Irish Republican News and Information, 15-16 May 2002, http://irlnet.com/rmlist/ 


 

RUC/PSNI brutality in east Belfast

In the aftermath of Saturday night's loyalist bomb attacks on nationalist homes in the Short Strand area of East Belfast and the brutal PSNI attack in which a local man was seriously injured, the PSNI and British Army launched yet another offensive on Tuesday.

Flooding the small nationalist enclave with heavily armed members of the PSNI and British military personnel at around 4.30pm on Tuesday afternoon, the PSNI began raiding a number of homes, including one of those targeted by loyalist blast bombers on Saturday night.

The raids followed Monday's release of amateur video footage by local residents of the loyalist bomb attack and the subsequent PSNI operation during which a senior member of Belfast Sinn Fein, Paud Devenny, was brutally beaten and seriously injured. Video footage of the incident is to be forwarded to the Police Ombudsman as part of a formal complaint by the injured man's family.

Local residents suspect that the raids, carried out on the pretext of a search for arms and explosives, were really a desperate attempt by a force fearing further discredit to find film footage of Saturday night's incident.

On Tuesday afternoon, as Crown forces occupied and attempted to impose a virtual curfew on the Short Strand area, local people attempted to hold a peaceful protest. The PSNI and British Army responded with baton charges and plastic bullets.

A photographer from the Irish News was hit with a plastic bullet and described the attack. "I was standing well back when the British Army loaded up the plastic bullets and started firing straight into the crowd," said Bill Smyth. "I could actually see the soldier aiming and shooting the plastic bullet. I was in shock and felt a shooting pain in my leg."

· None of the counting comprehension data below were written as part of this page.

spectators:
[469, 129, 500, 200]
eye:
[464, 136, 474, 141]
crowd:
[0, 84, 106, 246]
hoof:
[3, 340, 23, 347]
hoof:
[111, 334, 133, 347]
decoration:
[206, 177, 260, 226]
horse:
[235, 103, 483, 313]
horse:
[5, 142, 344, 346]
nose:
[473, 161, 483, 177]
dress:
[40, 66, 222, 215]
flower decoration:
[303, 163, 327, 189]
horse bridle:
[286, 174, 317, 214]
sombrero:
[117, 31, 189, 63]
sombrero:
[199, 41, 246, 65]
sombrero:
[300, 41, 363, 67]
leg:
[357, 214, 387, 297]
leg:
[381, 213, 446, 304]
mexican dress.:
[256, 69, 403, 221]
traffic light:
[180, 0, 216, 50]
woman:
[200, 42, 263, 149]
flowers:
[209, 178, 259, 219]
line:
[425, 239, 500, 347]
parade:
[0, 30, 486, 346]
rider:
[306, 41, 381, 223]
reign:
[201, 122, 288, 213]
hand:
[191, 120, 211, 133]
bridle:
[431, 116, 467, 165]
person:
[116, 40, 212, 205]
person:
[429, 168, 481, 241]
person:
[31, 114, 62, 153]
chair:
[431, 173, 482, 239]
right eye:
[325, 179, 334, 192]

Among ten people who were rushed to hospital with plastic bullet injuries were 19-year-old Paula McCrory, who suffered a leg injury, and 16-year-old Anthony Farrelly. The schoolboy was returning home when he was hit in the chest with a plastic bullet and began to cough blood.

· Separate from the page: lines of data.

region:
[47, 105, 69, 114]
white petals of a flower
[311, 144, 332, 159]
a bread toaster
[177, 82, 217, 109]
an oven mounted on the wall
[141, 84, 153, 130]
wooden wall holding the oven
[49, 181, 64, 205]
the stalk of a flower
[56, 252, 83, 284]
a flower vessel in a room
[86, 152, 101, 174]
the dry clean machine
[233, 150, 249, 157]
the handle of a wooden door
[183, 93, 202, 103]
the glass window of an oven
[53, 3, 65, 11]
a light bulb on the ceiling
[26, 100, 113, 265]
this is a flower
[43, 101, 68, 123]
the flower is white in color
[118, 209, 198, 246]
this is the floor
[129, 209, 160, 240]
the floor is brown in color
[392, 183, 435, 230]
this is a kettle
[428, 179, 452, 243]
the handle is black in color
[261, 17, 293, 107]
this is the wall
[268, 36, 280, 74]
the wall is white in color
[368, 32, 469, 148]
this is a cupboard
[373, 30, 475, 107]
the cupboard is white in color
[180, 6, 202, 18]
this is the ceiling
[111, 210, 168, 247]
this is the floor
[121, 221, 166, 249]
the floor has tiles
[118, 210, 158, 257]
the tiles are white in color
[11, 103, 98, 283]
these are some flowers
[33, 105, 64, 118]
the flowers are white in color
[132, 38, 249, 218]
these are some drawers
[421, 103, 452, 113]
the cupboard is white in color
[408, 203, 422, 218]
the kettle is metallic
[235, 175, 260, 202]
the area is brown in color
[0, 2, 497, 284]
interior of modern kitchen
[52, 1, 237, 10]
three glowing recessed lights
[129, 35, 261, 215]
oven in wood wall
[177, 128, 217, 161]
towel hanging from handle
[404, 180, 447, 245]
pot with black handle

Similar to the injury that proved to be fatal for Sean Downes in 1984, Anthony was told by medics at the hospital that if the impact had been fractionally lower he would have died.

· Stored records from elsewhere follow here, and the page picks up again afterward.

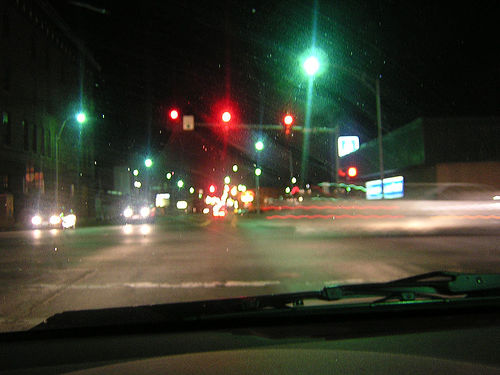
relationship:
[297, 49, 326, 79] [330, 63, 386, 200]
light on pole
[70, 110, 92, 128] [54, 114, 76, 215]
light on pole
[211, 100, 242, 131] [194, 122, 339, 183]
light on pole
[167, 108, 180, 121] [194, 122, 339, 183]
light on pole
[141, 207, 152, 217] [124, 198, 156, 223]
light on car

Father of two, Peter Montgomery received two fractures above his right elbow and a plastic bullet also broke the arm of 27-year-old Teresa Quinn.

Earlier in the day, loyalists, their faces covered with Rangers' scarves, had blockaded the local chemist's, doctor's surgery and post office, denying access and hurling sectarian abuse at nationalist women and children. In a scenario remarkably similar to Saturday night, what loyalists began the PSNI continued.

Speaking at a press conference on Wednesday, Sinn Fein's Alex Maskey described the "deep anger in this community that the response of the PSNI to the orchestrated UVF attack this weekend was to raid the homes of nationalists.

"This community is under siege," said Maskey. "This community has been under attack since Saturday. The UVF or the PSNI are going to kill members of this community if they continue," he warned.

"Sinn Fein's Belfast chairperson, Paud Devenny, a respected member of this community, is in a critical condition in hospital after he was attacked by the PSNI. Houses have been bombed by loyalists, and then raided by the PSNI. Homes have been wrecked and several young people have been victims of plastic bullets."

Sinn Fein has raised the incident with both the British and Irish governments and has reiterated their call for plastic bullets to be banned, said Maskey

Addressing the conference, local Sinn Fein councillor Joe O'Donnell asked why the PSNI had failed to raid houses in the loyalist estate, "from where these bombings emanated".

"I think something has to be pointed out very clearly here. What happened here on Saturday night wasn't a clash between two communities, it wasn't an inter-community conflict, this area was quiet. This was a premeditated attack by loyalist paramilitaries. Don't get caught up in this tit for tat nonsense. It's a lie," said Joe.

Meanwhile the United Campaign Against Plastic Bullets say they are outraged by the indiscriminate use of plastic bullets in the Short Strand.

"In the deployment of the British Army to the streets, the PSNI operate under the policy of police primacy," they pointed out. "It is their decision to deploy the British Army and the British Army operates under the direction of the Chief Constable. However the Ombudsman has no role in investigating the use of plastic bullets or injuries sustained as they were fired by the British Army." In other words plastic bullets are being fired," they said, "with no method of accountability or redress."